**Provided passage:**

Doug Hostetter (right) meeting with Huynh Tan Mam (5th from left) and other leaders of the Saigon Student Union.

After meetings with the Saigon Student Union, and a confidential press conference about the People’s Peace Treaty with the two most trusted journalist in Saigon, both who had agreed to hold the story until I had left South Vietnam. I then flew to Bangkok and Vientiane, Laos, where I caught a flight to Hanoi to join the rest of the People’s Peace Treaty delegation. The NSA delegation was able to meet with representatives from the Vietnam National Student Union (North Vietnamese) and the South Vietnam Liberation Student Union (student from National Liberation Front held areas of the South). After all of the student unions had agreed and signed the People’s Peace Treaty, the Vietnamese Prime Minister, Pham Van Dong met with the American and Vietnamese student leaders to thanks us for our work and wish us well in our effort to show the world the way to peace.

**Brief A:** Extract every line of the entries that contains the string "שלהן". Matching is case-sensitive.
The entries have no connection to the People's Peace Treaty account.

[Stored items]
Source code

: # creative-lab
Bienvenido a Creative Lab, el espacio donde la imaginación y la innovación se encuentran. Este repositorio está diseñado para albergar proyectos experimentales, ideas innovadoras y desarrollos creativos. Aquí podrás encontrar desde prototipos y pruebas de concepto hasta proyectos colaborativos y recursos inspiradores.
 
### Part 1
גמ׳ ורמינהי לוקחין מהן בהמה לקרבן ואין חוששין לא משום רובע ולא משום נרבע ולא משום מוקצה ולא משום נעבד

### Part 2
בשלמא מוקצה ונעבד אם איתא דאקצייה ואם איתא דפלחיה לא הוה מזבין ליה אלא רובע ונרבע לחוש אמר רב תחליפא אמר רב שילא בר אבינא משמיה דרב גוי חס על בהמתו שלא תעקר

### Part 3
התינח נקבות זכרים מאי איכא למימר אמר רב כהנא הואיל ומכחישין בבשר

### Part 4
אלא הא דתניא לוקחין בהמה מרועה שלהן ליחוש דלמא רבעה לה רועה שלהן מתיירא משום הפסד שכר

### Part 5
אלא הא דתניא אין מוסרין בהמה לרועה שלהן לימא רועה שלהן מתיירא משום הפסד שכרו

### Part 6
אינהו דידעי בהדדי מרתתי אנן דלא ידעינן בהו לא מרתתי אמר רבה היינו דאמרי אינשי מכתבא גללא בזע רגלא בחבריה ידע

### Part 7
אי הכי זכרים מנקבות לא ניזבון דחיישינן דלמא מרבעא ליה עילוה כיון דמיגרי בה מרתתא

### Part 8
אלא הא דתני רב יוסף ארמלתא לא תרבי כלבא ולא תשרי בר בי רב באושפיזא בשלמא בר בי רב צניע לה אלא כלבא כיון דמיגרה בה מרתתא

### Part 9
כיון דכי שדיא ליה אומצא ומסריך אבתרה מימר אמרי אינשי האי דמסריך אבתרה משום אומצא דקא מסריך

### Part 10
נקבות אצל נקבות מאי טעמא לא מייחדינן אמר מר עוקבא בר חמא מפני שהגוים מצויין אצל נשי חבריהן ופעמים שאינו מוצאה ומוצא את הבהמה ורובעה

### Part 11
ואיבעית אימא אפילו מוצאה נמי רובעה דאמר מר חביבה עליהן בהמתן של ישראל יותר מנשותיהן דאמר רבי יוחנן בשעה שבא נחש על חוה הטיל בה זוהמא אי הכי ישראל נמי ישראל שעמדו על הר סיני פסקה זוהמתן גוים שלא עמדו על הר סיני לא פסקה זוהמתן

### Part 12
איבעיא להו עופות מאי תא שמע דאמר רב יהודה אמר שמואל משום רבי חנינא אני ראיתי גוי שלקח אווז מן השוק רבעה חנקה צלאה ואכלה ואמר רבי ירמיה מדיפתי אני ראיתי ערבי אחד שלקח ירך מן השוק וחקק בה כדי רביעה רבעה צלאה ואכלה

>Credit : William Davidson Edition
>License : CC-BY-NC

**Brief B:** Resume the People's Peace Treaty account from its final sentence.

**Expected output A:**
אלא הא דתניא לוקחין בהמה מרועה שלהן ליחוש דלמא רבעה לה רועה שלהן מתיירא משום הפסד שכר
אלא הא דתניא אין מוסרין בהמה לרועה שלהן לימא רועה שלהן מתיירא משום הפסד שכרו

**Expected output B:**
A Joint Treaty of Peace
 BETWEEN THE PEOPLE OF THE UNITED STATES,
 SOUTH VIETNAM AND NORTH VIETNAM
Be it known that the American and Vietnamese people are not enemies. The war is carried out in the names of the people of the United States and South Vietnam but without our consent. It destroys the land and people of Vietnam. It drains America of its resources, its youth and its honor.
We hereby agree to end the war on the following terms, so that both peoples can live under the joy of independence and can devote themselves to building a society based on human equality and respect for the earth. In rejecting the war we also reject all forms of racism and discrimination against people based on color, class, sex, national origin and ethnic grouping which forms the basis of the war policies, present and past, of the United States.
1. The Americans agree to immediate and total withdrawal from Vietnam, and publicly to set the date by which all U.S. military forces will be removed.
2. The Vietnamese pledge that as soon as the U.S. government publicly sets a date for total withdrawal, they will enter discussions to secure the release of all American prisoners, including pilots captured while bombing North Vietnam.
 3. There will be an immediate case-fire between U.S. forces and those led by the Provisional Revolutionary Government of South Vietnam.
4. They will enter discussions on the procedures to guarantee the safety of all withdrawing troops.
5. The Americans pledge to end the imposition of Thieu, Ky and Khiem on the people of South Vietnam in order to insure their right to self-determination, and so that all political prisoners can be released.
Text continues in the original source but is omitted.